For Windows Integrated authentication, you must use a DNS A record (not CNAME) for the federation service name.

For user certificate authentication on port 443, «certauth. » must be configured in DNS to resolve to the federation server or web application proxy.

For device registration or for modern authentication to on premises resources using pre-Windows 10 clients, «enterpriseregistration. «, for each UPN suffix in use in your organization, must be configured to resolve to the federation server or web application proxy.

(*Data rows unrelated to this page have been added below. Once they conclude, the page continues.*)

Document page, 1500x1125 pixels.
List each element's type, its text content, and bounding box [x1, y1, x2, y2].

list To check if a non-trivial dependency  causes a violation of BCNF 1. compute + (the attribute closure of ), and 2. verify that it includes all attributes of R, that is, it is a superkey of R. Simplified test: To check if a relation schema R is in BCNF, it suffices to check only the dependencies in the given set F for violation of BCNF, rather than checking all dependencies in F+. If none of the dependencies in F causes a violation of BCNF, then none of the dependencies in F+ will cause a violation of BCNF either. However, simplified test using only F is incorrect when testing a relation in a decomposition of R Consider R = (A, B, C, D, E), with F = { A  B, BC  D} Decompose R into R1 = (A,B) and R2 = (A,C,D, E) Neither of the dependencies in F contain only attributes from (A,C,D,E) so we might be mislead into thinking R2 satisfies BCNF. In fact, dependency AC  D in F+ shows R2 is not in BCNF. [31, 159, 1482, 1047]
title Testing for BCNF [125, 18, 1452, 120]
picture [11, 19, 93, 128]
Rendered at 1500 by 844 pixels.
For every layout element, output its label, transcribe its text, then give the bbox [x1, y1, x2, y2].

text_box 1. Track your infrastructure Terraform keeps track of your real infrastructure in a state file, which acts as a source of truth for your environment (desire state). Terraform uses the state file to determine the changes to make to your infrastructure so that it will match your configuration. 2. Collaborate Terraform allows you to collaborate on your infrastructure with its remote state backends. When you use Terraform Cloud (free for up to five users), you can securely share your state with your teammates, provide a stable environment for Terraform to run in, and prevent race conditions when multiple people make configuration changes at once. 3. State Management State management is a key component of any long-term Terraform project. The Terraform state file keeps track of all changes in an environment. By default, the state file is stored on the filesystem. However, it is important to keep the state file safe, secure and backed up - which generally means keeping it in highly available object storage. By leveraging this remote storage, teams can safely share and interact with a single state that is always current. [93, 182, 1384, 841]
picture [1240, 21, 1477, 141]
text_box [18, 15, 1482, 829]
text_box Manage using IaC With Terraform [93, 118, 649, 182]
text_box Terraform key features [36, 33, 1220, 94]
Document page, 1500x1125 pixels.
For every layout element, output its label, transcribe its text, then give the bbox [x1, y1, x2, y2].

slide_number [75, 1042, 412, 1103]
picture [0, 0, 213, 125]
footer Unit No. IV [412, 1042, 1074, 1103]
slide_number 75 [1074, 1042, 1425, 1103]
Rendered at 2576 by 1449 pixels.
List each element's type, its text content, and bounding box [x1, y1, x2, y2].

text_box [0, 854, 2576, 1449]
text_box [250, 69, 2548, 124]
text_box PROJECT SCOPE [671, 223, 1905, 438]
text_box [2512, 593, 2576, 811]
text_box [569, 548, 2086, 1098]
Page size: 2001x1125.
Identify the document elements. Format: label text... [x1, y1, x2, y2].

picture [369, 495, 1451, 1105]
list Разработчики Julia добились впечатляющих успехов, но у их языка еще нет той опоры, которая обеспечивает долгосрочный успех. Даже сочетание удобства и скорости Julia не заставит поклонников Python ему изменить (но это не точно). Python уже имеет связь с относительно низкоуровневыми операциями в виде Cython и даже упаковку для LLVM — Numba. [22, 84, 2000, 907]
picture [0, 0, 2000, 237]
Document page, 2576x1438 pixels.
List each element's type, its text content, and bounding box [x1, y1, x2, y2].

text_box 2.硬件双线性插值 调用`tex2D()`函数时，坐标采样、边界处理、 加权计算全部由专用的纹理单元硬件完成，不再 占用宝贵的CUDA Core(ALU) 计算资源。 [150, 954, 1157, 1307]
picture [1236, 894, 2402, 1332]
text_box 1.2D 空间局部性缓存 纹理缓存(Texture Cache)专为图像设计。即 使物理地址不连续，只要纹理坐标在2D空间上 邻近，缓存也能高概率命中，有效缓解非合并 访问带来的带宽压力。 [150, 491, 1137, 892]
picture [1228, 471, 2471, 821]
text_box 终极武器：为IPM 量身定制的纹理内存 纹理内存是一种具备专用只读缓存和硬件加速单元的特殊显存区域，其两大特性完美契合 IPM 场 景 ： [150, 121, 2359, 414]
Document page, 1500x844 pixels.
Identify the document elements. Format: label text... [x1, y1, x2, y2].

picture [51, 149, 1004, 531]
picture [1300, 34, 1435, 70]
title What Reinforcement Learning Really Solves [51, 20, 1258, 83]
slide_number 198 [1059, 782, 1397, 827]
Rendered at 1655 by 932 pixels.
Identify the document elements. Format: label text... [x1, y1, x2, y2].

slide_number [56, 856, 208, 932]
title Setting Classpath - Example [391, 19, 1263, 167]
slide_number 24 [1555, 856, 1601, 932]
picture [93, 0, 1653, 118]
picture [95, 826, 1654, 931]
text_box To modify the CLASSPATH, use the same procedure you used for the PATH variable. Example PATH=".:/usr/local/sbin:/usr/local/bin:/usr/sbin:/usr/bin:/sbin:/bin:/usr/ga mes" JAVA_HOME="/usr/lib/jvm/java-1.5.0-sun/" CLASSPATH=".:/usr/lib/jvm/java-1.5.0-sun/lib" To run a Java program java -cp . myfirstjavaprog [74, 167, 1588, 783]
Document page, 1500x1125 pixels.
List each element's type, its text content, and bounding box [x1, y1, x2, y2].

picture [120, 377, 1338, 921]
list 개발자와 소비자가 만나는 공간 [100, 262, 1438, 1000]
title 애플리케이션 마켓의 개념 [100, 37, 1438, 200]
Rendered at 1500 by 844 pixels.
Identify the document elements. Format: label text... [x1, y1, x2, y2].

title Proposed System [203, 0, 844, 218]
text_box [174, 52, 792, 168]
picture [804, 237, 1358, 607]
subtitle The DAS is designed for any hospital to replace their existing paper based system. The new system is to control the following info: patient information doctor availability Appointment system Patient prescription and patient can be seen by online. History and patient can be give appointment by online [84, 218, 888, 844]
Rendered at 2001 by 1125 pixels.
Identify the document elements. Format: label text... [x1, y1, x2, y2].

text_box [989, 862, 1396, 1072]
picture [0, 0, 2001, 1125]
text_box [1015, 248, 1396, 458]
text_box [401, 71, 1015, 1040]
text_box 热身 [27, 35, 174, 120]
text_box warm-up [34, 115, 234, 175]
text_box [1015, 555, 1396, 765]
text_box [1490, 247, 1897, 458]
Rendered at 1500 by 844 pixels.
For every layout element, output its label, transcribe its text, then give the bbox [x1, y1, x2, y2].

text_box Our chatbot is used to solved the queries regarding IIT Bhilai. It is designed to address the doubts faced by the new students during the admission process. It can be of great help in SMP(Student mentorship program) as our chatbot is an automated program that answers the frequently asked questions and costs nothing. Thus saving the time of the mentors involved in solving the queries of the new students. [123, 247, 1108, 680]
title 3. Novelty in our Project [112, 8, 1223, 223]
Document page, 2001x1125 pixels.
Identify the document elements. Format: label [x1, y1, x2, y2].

Load Balancer requirements

• The load balancer MUST NOT terminate SSL. AD FS supports multiple use cases with certificate authentication which will break when terminating SSL. Terminating SSL at the load balancer is not supported for any use case.
• It is recommended to use a load balancer that supports SNI. In the event it does not, using the 0.0.0.0 fallback binding on your AD FS / Web Application Proxy server should provide a workaround.
• It is recommended to use the HTTP (not HTTPS) health probe endpoints to perform load balancer health checks for routing traffic. This avoids any issues relating to SNI. The response to these probe endpoints is an HTTP 200 OK and is served locally with no dependence on back-end services. The HTTP probe can be accessed over HTTP using the path ‘/adfs/probe’
  • http:// /adfs/probe
  • http:///adfs/probe
  • http:// /adfs/probe
  • http:///adfs/probe
• It is NOT recommended to use DNS round robin as a way to load balance. Using this type of load balancing does not provide an automated way to remove a node from the load balancer using health probes.
• It is NOT recommended to use IP based session affinity or sticky sessions for authentication traffic to AD FS within the load balancer. This can cause an overload of certain nodes when using legacy authentication protocol for mail clients to connect to Office 365 mail services (Exchange Online).

Permissions requirements

The administrator that performs the installation and the initial configuration of AD FS must have local administrator permissions on the AD FS server. If the local administrator does not have permissions to create objects in Active Directory, they must first have a domain admin create the required AD objects, then configure the AD FS farm using the AdminConfiguration parameter.